(Task 1)
In the blog post on the Obama doctrine, over what span of years does the President say climate change worries him profoundly?
(Task 2)
Does each statement agree with the blog post on the Obama doctrine? (a) The President says climate change makes other problems worse. (b) The blogger considers the President right about encryption. (c) The blogger rates HRC as equal to Obama.

(Text section)
++++++++++
Thursday, March 17, 2016

The Obama doctrine -- I will so miss our Vulcan President

From the Obama Doctrine, quoting the President:

… Right now, across the globe, you’re seeing places that are undergoing severe stress because of globalization, because of the collision of cultures brought about by the Internet and social media, because of scarcities—some of which will be attributable to climate change over the next several decades—because of population growth…

… As I survey the next 20 years, climate change worries me profoundly because of the effects that it has on all the other problems that we face. If you start seeing more severe drought; more significant famine; more displacement from the Indian subcontinent and coastal regions in Africa and Asia; the continuing problems of scarcity, refugees, poverty, disease—this makes every other problem we’ve got worse. That’s above and beyond just the existential issues of a planet that starts getting into a bad feedback loop.

By “collision of cultures” I think he means “existential threats to patriarchy” — because he’s obviously reading my mind. Must come with his Vulcan heritage.

We are never ever going to get another President this good (even though he’s wrong about encryption). HRC isn’t bad, but she’s no Obama.
++++++++++
(Dataset items)
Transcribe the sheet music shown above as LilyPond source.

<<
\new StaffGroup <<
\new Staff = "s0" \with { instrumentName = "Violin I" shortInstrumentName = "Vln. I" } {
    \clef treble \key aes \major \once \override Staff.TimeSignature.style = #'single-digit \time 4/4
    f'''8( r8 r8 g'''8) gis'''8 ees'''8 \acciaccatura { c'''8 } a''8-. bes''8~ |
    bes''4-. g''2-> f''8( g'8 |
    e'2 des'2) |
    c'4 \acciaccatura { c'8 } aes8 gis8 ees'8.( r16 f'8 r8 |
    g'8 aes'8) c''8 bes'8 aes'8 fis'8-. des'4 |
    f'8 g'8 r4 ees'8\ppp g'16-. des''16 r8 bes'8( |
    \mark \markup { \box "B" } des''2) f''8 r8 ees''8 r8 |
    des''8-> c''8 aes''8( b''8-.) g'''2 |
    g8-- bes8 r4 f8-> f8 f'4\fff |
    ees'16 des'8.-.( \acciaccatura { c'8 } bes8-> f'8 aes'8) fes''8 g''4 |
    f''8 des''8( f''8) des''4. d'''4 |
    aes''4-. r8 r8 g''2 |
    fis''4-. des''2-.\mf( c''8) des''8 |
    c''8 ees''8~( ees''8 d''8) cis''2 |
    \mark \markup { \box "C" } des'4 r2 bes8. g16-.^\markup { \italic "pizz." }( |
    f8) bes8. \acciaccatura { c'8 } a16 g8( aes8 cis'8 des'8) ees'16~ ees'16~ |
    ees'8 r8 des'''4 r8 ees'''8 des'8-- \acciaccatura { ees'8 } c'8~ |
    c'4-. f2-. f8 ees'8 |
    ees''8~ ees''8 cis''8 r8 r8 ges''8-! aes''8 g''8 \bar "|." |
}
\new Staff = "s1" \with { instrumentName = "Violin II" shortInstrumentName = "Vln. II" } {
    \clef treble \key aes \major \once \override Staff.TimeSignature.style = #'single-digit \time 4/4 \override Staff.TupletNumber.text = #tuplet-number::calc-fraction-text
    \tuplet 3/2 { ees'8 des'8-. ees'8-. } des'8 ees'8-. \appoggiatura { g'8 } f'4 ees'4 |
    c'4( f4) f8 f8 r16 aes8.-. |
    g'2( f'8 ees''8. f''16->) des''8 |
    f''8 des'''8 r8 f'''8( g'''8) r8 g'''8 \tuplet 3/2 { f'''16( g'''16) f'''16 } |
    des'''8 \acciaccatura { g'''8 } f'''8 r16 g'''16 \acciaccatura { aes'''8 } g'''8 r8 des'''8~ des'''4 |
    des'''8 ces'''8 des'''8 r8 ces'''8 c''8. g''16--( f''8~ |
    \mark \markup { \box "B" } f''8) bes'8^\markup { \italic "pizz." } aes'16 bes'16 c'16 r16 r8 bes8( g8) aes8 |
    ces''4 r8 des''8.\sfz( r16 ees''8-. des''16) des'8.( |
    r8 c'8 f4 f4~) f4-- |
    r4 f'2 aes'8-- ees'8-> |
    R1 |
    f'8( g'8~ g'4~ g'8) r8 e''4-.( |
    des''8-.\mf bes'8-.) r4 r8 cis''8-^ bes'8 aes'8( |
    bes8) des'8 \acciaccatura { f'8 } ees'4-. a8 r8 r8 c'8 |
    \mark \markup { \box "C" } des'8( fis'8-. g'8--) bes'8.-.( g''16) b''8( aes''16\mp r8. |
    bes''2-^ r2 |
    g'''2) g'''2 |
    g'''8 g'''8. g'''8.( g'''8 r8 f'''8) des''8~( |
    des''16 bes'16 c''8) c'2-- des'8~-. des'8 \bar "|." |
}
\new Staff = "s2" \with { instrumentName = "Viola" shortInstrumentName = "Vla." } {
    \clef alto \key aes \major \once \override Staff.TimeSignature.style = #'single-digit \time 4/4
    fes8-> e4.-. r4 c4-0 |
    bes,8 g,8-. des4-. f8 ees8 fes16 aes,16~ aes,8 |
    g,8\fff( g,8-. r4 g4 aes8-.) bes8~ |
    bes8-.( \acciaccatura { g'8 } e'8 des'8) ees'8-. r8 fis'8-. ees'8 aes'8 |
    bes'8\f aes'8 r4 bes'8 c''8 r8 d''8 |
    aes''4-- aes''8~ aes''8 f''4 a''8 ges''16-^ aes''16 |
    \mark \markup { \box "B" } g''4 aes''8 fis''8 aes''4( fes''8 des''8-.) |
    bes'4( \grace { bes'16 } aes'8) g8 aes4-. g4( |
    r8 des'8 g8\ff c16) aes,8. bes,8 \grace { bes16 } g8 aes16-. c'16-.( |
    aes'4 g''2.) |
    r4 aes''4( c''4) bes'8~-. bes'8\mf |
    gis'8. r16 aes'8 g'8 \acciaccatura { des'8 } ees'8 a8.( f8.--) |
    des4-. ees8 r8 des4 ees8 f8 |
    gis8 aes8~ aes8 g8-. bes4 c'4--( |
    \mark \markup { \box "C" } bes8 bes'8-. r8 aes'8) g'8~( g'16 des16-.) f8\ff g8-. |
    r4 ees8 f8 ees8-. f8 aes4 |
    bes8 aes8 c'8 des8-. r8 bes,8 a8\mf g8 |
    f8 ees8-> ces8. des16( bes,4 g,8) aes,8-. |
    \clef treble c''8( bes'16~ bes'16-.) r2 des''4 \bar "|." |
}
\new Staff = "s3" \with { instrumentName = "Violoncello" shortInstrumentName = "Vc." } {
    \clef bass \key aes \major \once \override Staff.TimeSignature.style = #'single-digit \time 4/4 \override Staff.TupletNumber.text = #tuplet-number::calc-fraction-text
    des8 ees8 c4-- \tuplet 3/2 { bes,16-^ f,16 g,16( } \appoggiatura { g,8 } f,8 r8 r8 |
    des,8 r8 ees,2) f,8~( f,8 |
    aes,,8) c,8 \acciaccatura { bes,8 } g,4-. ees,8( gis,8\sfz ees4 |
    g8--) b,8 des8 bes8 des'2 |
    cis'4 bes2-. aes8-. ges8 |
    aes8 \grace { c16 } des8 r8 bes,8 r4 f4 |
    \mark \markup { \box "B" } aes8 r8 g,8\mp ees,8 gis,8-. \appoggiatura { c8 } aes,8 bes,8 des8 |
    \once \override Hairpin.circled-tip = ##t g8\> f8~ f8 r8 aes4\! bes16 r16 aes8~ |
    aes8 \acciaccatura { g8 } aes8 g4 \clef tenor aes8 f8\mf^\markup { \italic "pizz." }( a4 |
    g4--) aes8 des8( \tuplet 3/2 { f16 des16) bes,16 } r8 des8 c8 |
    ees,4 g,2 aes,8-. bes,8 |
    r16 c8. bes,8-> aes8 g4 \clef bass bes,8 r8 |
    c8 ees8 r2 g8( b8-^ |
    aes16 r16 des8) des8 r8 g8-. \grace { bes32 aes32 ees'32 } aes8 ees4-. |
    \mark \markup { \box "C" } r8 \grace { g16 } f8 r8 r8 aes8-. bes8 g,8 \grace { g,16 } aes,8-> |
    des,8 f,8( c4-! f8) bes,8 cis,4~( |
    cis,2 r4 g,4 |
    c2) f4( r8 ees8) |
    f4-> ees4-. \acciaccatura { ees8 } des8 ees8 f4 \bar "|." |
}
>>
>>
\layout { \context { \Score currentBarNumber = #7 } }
++++++++++
(Your response 1)
The next 20 years.

(Your response 2)
(a) Yes: "this makes every other problem we’ve got worse."
(b) No: "even though he’s wrong about encryption"
(c) No: "HRC isn’t bad, but she’s no Obama."